Kids & Family

Novelist Holds A Mirror to North Korea

Johnson speaks in Walnut Creek library series.

Adam Johnson gave a Walnut Creek audience a glimpse into the world's most mysterious dictatorship Monday night — a little bit of the big glimpse he gives readers in his novel The Orphan Master's Son.

The author, a Stanford professor who lives in San Francisco, spoke as part of the 'Live! from the Library' series at the downtown library on North Broadway. A hundred people attended the reading and discussion.

Johnson read a passage in which a North Korean who works as an interrogator hurries home to fix meals for his elderly parents. The parents are paranoid that the son might report them to the government.
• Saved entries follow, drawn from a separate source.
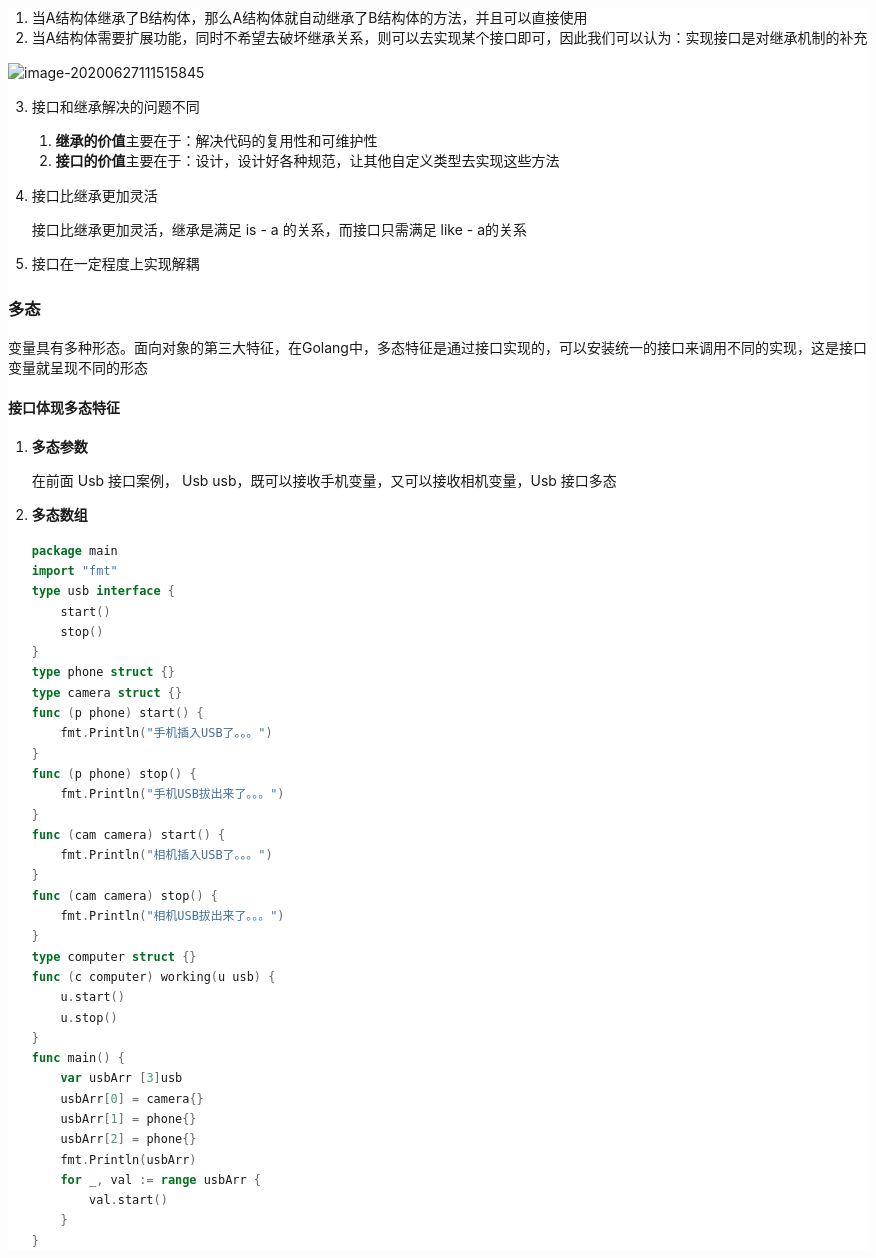 1. 当A结构体继承了B结构体，那么A结构体就自动继承了B结构体的方法，并且可以直接使用
2. 当A结构体需要扩展功能，同时不希望去破坏继承关系，则可以去实现某个接口即可，因此我们可以认为：实现接口是对继承机制的补充

![image-20200627111515845](C:\Users\48356\Desktop\笔记\image\image-20200627111515845.png)

3. 接口和继承解决的问题不同
      1. **继承的价值**主要在于：解决代码的复用性和可维护性
      2. **接口的价值**主要在于：设计，设计好各种规范，让其他自定义类型去实现这些方法

4. 接口比继承更加灵活

    接口比继承更加灵活，继承是满足 is  -  a 的关系，而接口只需满足 like  -  a的关系

5. 接口在一定程度上实现解耦

### 多态

变量具有多种形态。面向对象的第三大特征，在Golang中，多态特征是通过接口实现的，可以安装统一的接口来调用不同的实现，这是接口变量就呈现不同的形态

#### 接口体现多态特征

1. **多态参数**

    在前面 Usb 接口案例， Usb usb，既可以接收手机变量，又可以接收相机变量，Usb 接口多态

2. **多态数组**

    ```go
    package main
    import "fmt"
    type usb interface {
    	start()
    	stop()
    }
    type phone struct {}
    type camera struct {}
    func (p phone) start() {
    	fmt.Println("手机插入USB了。。。")
    }
    func (p phone) stop() {
    	fmt.Println("手机USB拔出来了。。。")
    }
    func (cam camera) start() {
    	fmt.Println("相机插入USB了。。。")
    }
    func (cam camera) stop() {
    	fmt.Println("相机USB拔出来了。。。")
    }
    type computer struct {}
    func (c computer) working(u usb) {
    	u.start()
    	u.stop()
    }
    func main() {
    	var usbArr [3]usb
    	usbArr[0] = camera{}
    	usbArr[1] = phone{}
    	usbArr[2] = phone{}
    	fmt.Println(usbArr)
    	for _, val := range usbArr {
    		val.start()
    	}
    }
    ```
Johnson said he studied nonfiction about North Korea, and You Tube videos, to research the book. He read memoirs about prisons where people work until they die. Very few nonfiction accounts "retain the human dimension," Johnson said, and that was his goal in the novel.

Portraits are making it out from defectors. Last year, 6,344 people from North Korea made it out to South Korea, which has a systematic program to debrief them, treat them medically and give a introductory course of many weeks in the customs of the modern world, Johnson said.

After spending the first half of the 20th century as a pawn between Japan, China and Mongolia, North Korea has remained an isolated Communist hermit society in which individual choice is a foreign concept, Johnson said: "Freedom is an abstraction they can't get a handle on."

Literary freedom is a distant memory. "No one has written a literary novel in 60 years," Johnson said. The idea of plumbing the depths of personality, of holding a mirror to society, doesn't arise in North Korea. "No one has read a book that's not propaganda for 60 years," he said.